The State of the Union address laid out the commission's political priorities for the year ahead, and comes ahead of EU elections in May 2019, in which populists and nationalists could make strong gains. The proposals require the approval of EU member states and lawmakers before they can take effect.
The proposals came a week before EU leaders hold informal talks in Salzburg, where migration will be high on the agenda. German Chancellor Angela Merkel described migration as the biggest challenge the EU is facing, calling it a "significantly larger" threat to the bloc's unity than the eurozone financial crisis had been.
As the EU has yet to find common ground or policy for saving the lives of migrants at sea, a human rights group accused EU member states for an increase in the Mediterranean migrant death toll.
The journey by land through the Sahara and then across the Mediterranean remains the world's deadliest migration route, and as polarizing as ever in European politics. Italy's Interior Minister Matteo Salvini, who is also the head of the far-right League party and a prominent member of the new Italian government, is leading a high-profile campaign to exclude humanitarian rescue ships from Italian ports. He also argues that European countries should find a way to block the migrants before they leave Africa or send boats with asylum seekers back to the ports where they came from, including to Libya's harbors. Besides Italy, governments in Austria and central Europe argue that the EU can only bring migration under control by closing its borders to new arrivals, while opposing efforts to redistribute asylum seekers within the bloc.

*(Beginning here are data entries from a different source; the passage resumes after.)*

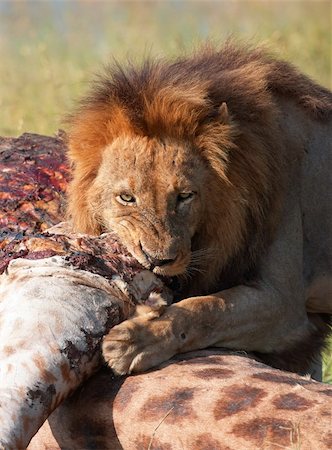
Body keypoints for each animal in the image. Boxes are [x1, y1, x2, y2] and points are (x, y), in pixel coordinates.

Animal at [65, 43, 332, 376]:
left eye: (185, 196)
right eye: (126, 197)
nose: (158, 261)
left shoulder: (286, 305)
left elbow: (208, 308)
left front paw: (136, 341)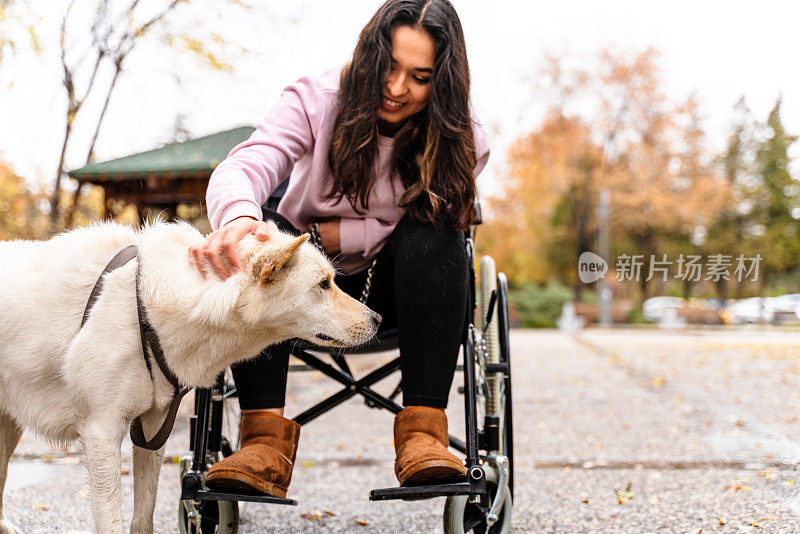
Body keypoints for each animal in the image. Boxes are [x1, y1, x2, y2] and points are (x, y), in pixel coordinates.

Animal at [0, 220, 380, 532]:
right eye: (324, 284)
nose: (377, 319)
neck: (147, 308)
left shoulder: (152, 429)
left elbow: (143, 518)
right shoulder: (101, 433)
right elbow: (112, 521)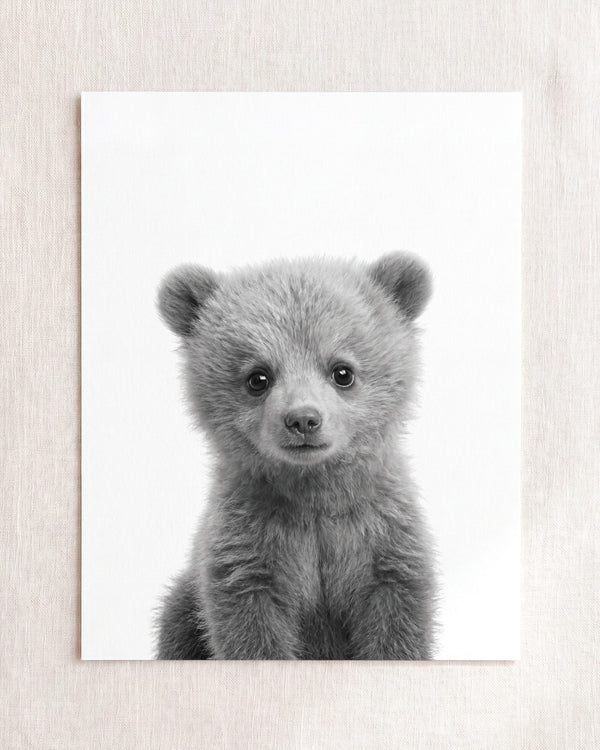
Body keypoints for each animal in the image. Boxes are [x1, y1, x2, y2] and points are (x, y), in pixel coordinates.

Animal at [155, 252, 437, 660]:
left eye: (342, 371)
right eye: (258, 377)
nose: (303, 420)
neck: (313, 492)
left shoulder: (382, 540)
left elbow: (396, 625)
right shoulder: (248, 549)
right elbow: (252, 633)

The number of migrants reaching the EU has in fact dropped sharply since the height of the crisis in 2015 when more than a million arrived from the Middle East and Africa, mostly by sea from Turkey to Greece and then overland across the Balkans. That route was largely shut by a 2016 agreement between the EU and Turkey. The other main route, the frequently deadly crossing from North Africa to Italy, remains open, but numbers have declined substantially in the past year as Libyan armed factions have cut down on people smuggling. Still the issue remains sharply divisive across Europe.